Debating the existence of God - while doing backflips

Most theatergoers don't expect to get a lesson in moral philosophy with their Playbill. But one of Broadway's recent additions offers enlightenment - with a dash of three-ring circus.

"Jumpers," a British import, is an offbeat murder mystery from "Shakespeare in Love" author Tom Stoppard. It features amateur gymnasts (one of whom is killed in the first scene), a moon landing, a tortoise, and discourses on the existence of God.

There's not a lot of chattering when the curtain's up at the Brooks Atkinson Theatre, as Mr. Stoppard's story of a professor struggling with the concept of Deity while largely ignoring his wife's drift into madness requires focused attention. The dialogue is fast, complicated, and filled with humor. The tumbling tends to keep you watching, too.

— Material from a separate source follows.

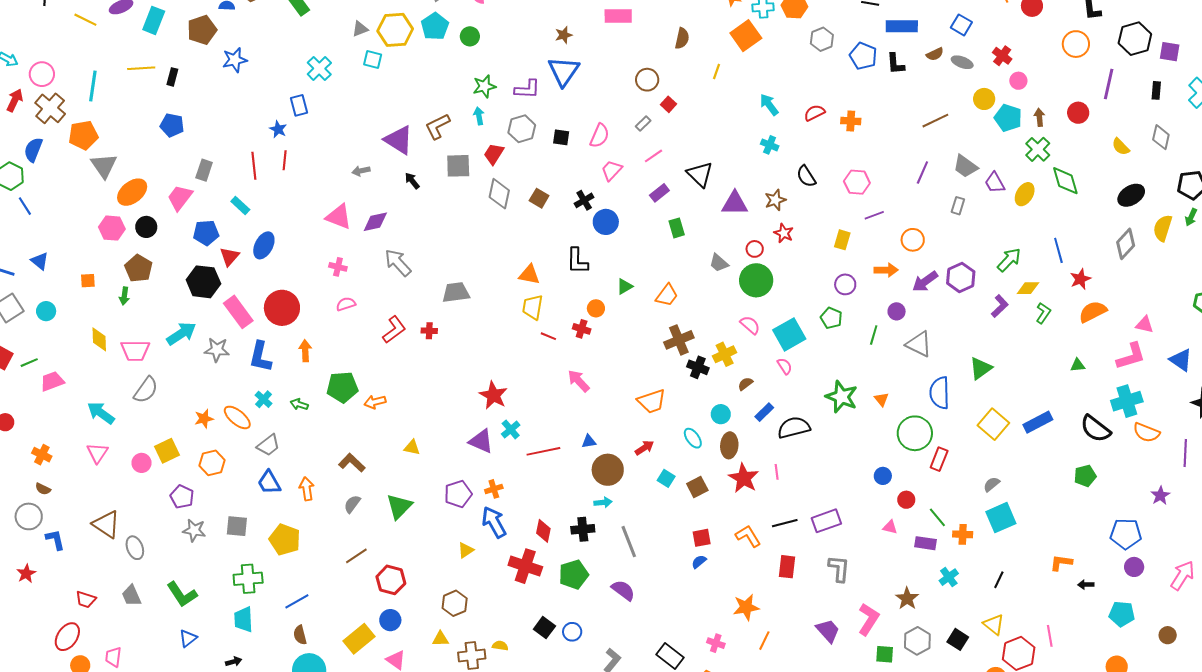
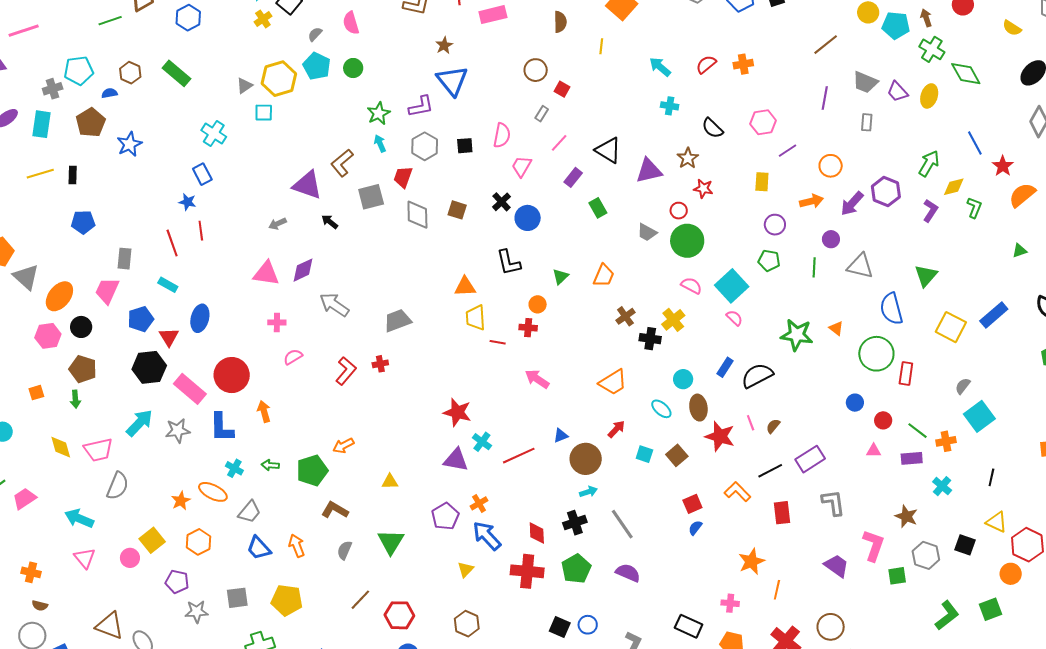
brown cross: (679, 340) -> (625, 316), size x0.7
brown semicircle: (745, 384) -> (773, 426), moved
green pentagon: (342, 387) -> (312, 470), moved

"It's crazy, but I love that about it," says Essie Davis, who plays the wife, Dorothy. "It has almost every element of theater you can imagine in it, and every character's beliefs are so completely different and their styles of character are so completely different."

The gumbo that is "Jumpers" was written by Stoppard more than 30 years ago. It was first performed in the early 1970s, and revived last year by the National Theatre, one of Britain's top venues. The Broadway production is largely the same as the one performed at the National, though it has been pruned of some of its Britishisms.

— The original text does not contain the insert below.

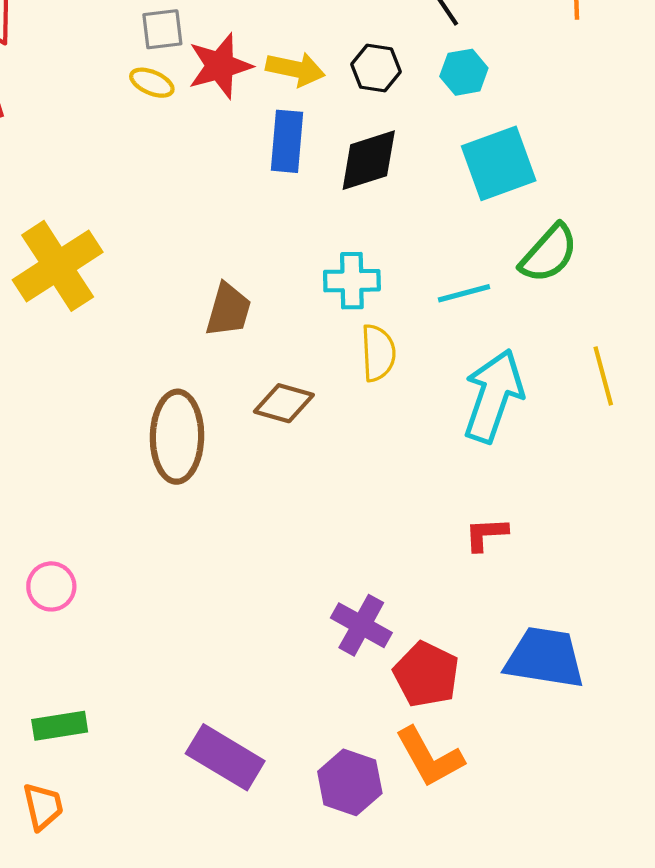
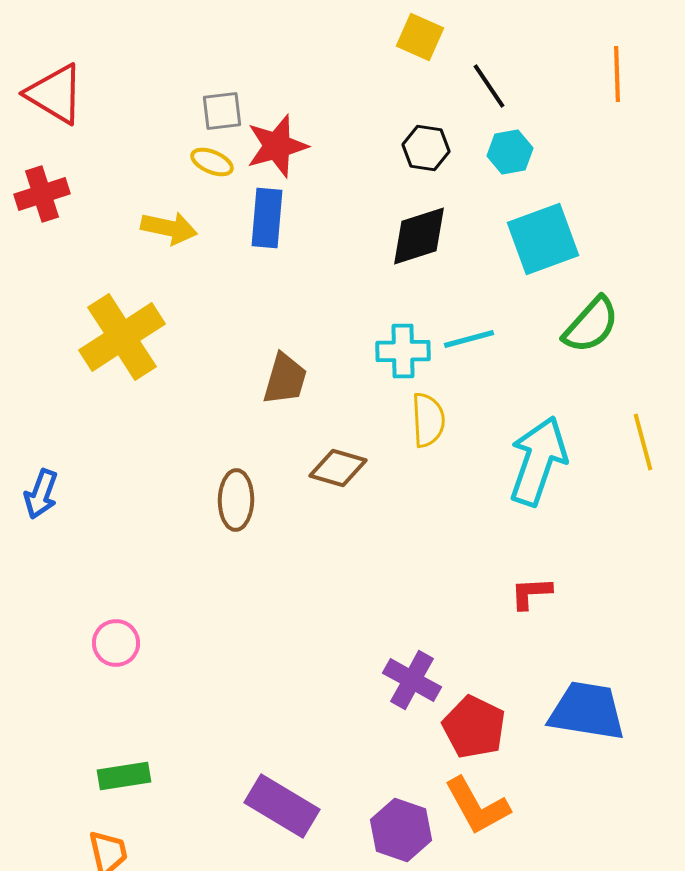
yellow arrow: (295, 69) -> (169, 228), moved
blue rectangle: (287, 141) -> (267, 218), moved
cyan line: (464, 293) -> (469, 339), moved
brown ellipse: (177, 437) -> (236, 500), size x0.7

"Jumpers" is somewhat political - it is, after all, at a victory party for the Radical Liberals where all the trouble (and tumbling) in this story begins. One of the play's sharpest lines, delivered by Dorothy, is this one: "It's not the voting that's democracy, it's the counting."

Stoppard wrote the piece around the time man was first walking on the moon - an event that, according to Davis, had a great impact on him. In the play, Dorothy - a former musical star - attributes her mental state to her reaction to the moon landing. "Man is on the moon," she says, "his feet on solid ground, and he's seen us whole, all in one go, little - local."

Her husband George, played by Simon Russell Beale, is also struggling with the ways of the universe, as he prepares to publicly debate the issue of God's existence. "To begin at the beginning: Is God?" he dictates to his secretary. "To ask 'Is God' appears to presuppose a Being who perhaps isn't - and thus is open to the same objection as the question, 'Does God exist?

Though "Jumpers" is difficult to sum up, Stoppard has put it this way: "It's about the effort of a man to hold onto an individual sense of morality in conflict with an eternal pragmatism. More simply, it's a conflict between sentiment and cynicism."

As in Britain, the reviews here have been strong, especially for the two leads, who are making their Broadway debuts. Davis's turn here was preceded by several small film roles (including in the "Matrix" sequels) and an award-winning turn as Stella in a recent London production of "A Street Car Named Desire," opposite Glenn Close.

After reading "Jumpers," Davis didn't immediately want to do it. "I was more baffled by the script than enthralled by it," she says in an interview in her dressing room on West 47th Street. "But now it's the opposite," she says.

Davis, an Australian with a hearty laugh, says that at first she thought the play was cold, and not really aligned with her sense of humor. But at the urging of director David Leveaux, she went back and took another look. "The way he talked about it ... made me think I'd read a completely different play."

His advice: Keep in mind that the heart of the play is the relationship between the husband and wife. Without that, the rest doesn't really matter. After reading it again and again - as many as seven times - she signed on.

There were other challenges Davis had to overcome, like being undressed on stage for a short time. At the beginning of the play, she peels off her dress, which is stained with the blood of the victim. "It's not exhibitionist nudity," she explains. "It's the nakedness of a woman alone with a dead body in her own bedroom crying out for help, and not getting any."

By that time, though, the acrobats have kind of stolen the show. The Americans do a better job of trying to tumble badly than their British counterparts, according to Davis. "The basic essence of what they do is still the same," she says, "It was funny, [but] this is funnier."